:: Task prompt ::
Pictures should not appear in the copy; the records themselves must be written out exactly.

:: Data for analysis ::
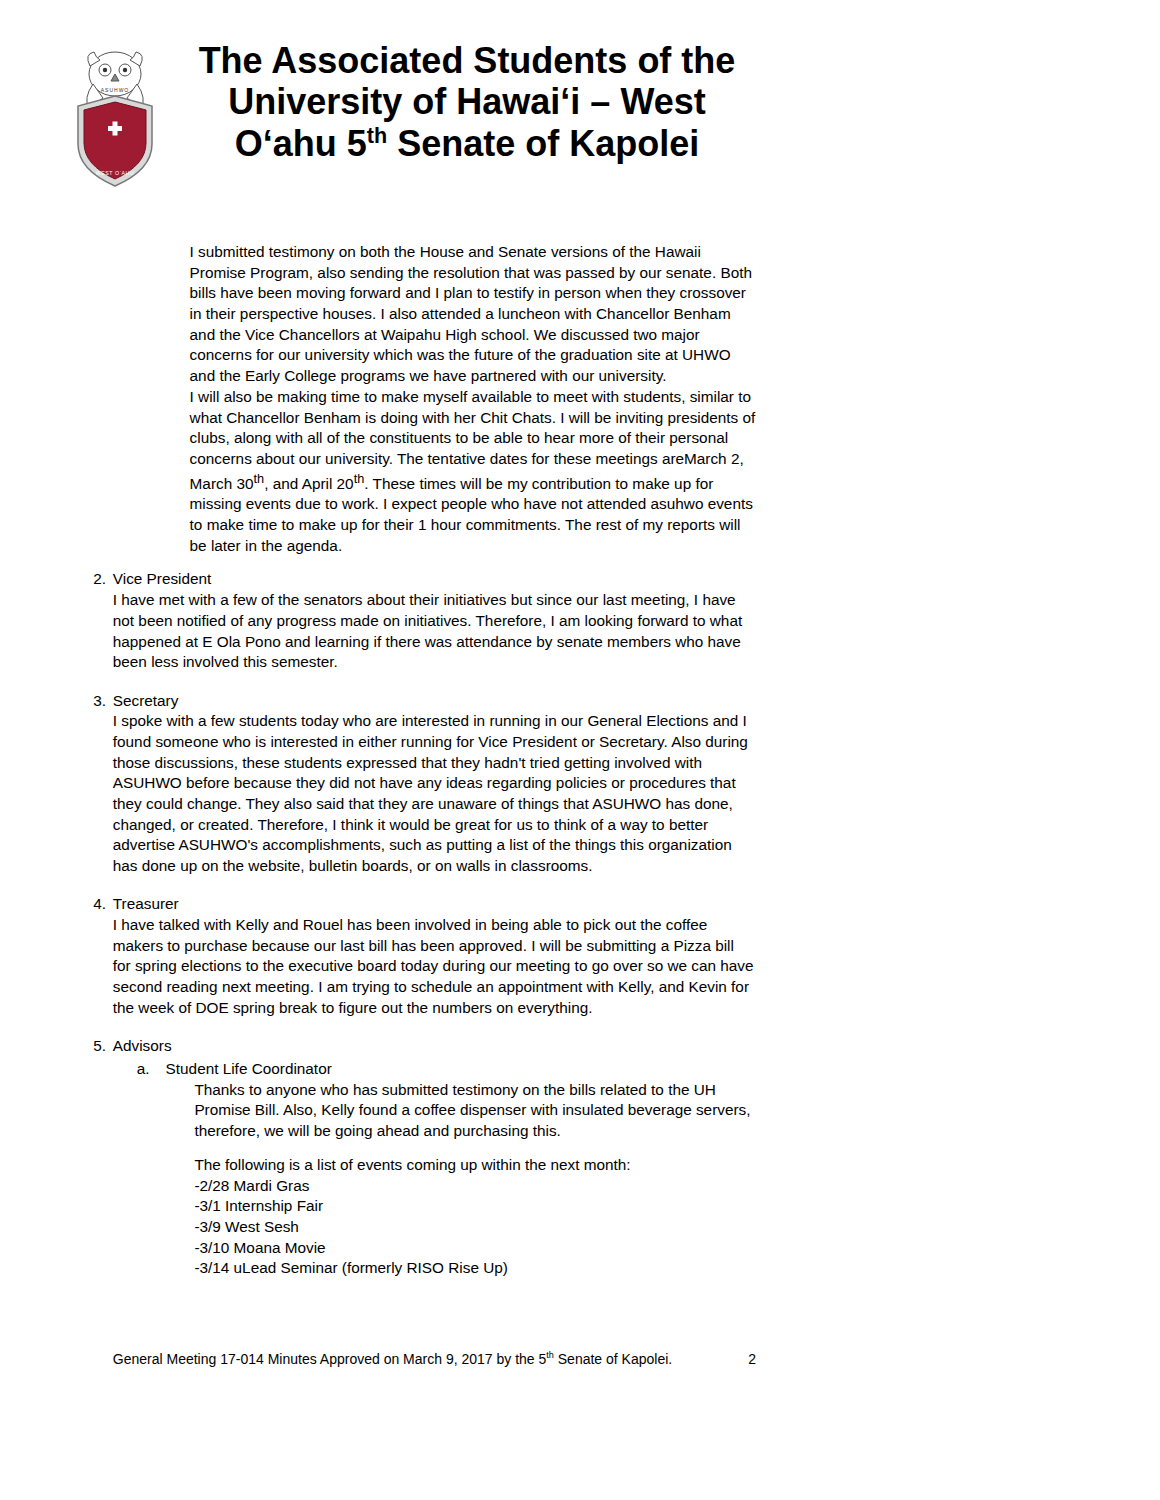WEST O‘AHU ASUHWO
The Associated Students of the University of Hawai‘i – West O‘ahu 5th Senate of Kapolei
I submitted testimony on both the House and Senate versions of the Hawaii Promise Program, also sending the resolution that was passed by our senate. Both bills have been moving forward and I plan to testify in person when they crossover in their perspective houses. I also attended a luncheon with Chancellor Benham and the Vice Chancellors at Waipahu High school. We discussed two major concerns for our university which was the future of the graduation site at UHWO and the Early College programs we have partnered with our university.
I will also be making time to make myself available to meet with students, similar to what Chancellor Benham is doing with her Chit Chats. I will be inviting presidents of clubs, along with all of the constituents to be able to hear more of their personal concerns about our university. The tentative dates for these meetings areMarch 2, March 30th, and April 20th. These times will be my contribution to make up for missing events due to work. I expect people who have not attended asuhwo events to make time to make up for their 1 hour commitments. The rest of my reports will be later in the agenda.
2. Vice President
I have met with a few of the senators about their initiatives but since our last meeting, I have not been notified of any progress made on initiatives. Therefore, I am looking forward to what happened at E Ola Pono and learning if there was attendance by senate members who have been less involved this semester.
3. Secretary
I spoke with a few students today who are interested in running in our General Elections and I found someone who is interested in either running for Vice President or Secretary. Also during those discussions, these students expressed that they hadn't tried getting involved with ASUHWO before because they did not have any ideas regarding policies or procedures that they could change. They also said that they are unaware of things that ASUHWO has done, changed, or created. Therefore, I think it would be great for us to think of a way to better advertise ASUHWO's accomplishments, such as putting a list of the things this organization has done up on the website, bulletin boards, or on walls in classrooms.
4. Treasurer
I have talked with Kelly and Rouel has been involved in being able to pick out the coffee makers to purchase because our last bill has been approved. I will be submitting a Pizza bill for spring elections to the executive board today during our meeting to go over so we can have second reading next meeting. I am trying to schedule an appointment with Kelly, and Kevin for the week of DOE spring break to figure out the numbers on everything.
5. Advisors
a. Student Life Coordinator
Thanks to anyone who has submitted testimony on the bills related to the UH Promise Bill. Also, Kelly found a coffee dispenser with insulated beverage servers, therefore, we will be going ahead and purchasing this.
The following is a list of events coming up within the next month:
-2/28 Mardi Gras
-3/1 Internship Fair
-3/9 West Sesh
-3/10 Moana Movie
-3/14 uLead Seminar (formerly RISO Rise Up)
General Meeting 17-014 Minutes Approved on March 9, 2017 by the 5th Senate of Kapolei. 2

:: Solution to this task ::
WEST O‘AHU ASUHWO
The Associated Students of the University of Hawai‘i – West O‘ahu 5th Senate of Kapolei
I submitted testimony on both the House and Senate versions of the Hawaii Promise Program, also sending the resolution that was passed by our senate. Both bills have been moving forward and I plan to testify in person when they crossover in their perspective houses. I also attended a luncheon with Chancellor Benham and the Vice Chancellors at Waipahu High school. We discussed two major concerns for our university which was the future of the graduation site at UHWO and the Early College programs we have partnered with our university.
I will also be making time to make myself available to meet with students, similar to what Chancellor Benham is doing with her Chit Chats. I will be inviting presidents of clubs, along with all of the constituents to be able to hear more of their personal concerns about our university. The tentative dates for these meetings areMarch 2, March 30th, and April 20th. These times will be my contribution to make up for missing events due to work. I expect people who have not attended asuhwo events to make time to make up for their 1 hour commitments. The rest of my reports will be later in the agenda.
2. Vice President
I have met with a few of the senators about their initiatives but since our last meeting, I have not been notified of any progress made on initiatives. Therefore, I am looking forward to what happened at E Ola Pono and learning if there was attendance by senate members who have been less involved this semester.
3. Secretary
I spoke with a few students today who are interested in running in our General Elections and I found someone who is interested in either running for Vice President or Secretary. Also during those discussions, these students expressed that they hadn't tried getting involved with ASUHWO before because they did not have any ideas regarding policies or procedures that they could change. They also said that they are unaware of things that ASUHWO has done, changed, or created. Therefore, I think it would be great for us to think of a way to better advertise ASUHWO's accomplishments, such as putting a list of the things this organization has done up on the website, bulletin boards, or on walls in classrooms.
4. Treasurer
I have talked with Kelly and Rouel has been involved in being able to pick out the coffee makers to purchase because our last bill has been approved. I will be submitting a Pizza bill for spring elections to the executive board today during our meeting to go over so we can have second reading next meeting. I am trying to schedule an appointment with Kelly, and Kevin for the week of DOE spring break to figure out the numbers on everything.
5. Advisors
a. Student Life Coordinator
Thanks to anyone who has submitted testimony on the bills related to the UH Promise Bill. Also, Kelly found a coffee dispenser with insulated beverage servers, therefore, we will be going ahead and purchasing this.
The following is a list of events coming up within the next month:
-2/28 Mardi Gras
-3/1 Internship Fair
-3/9 West Sesh
-3/10 Moana Movie
-3/14 uLead Seminar (formerly RISO Rise Up)
General Meeting 17-014 Minutes Approved on March 9, 2017 by the 5th Senate of Kapolei. 2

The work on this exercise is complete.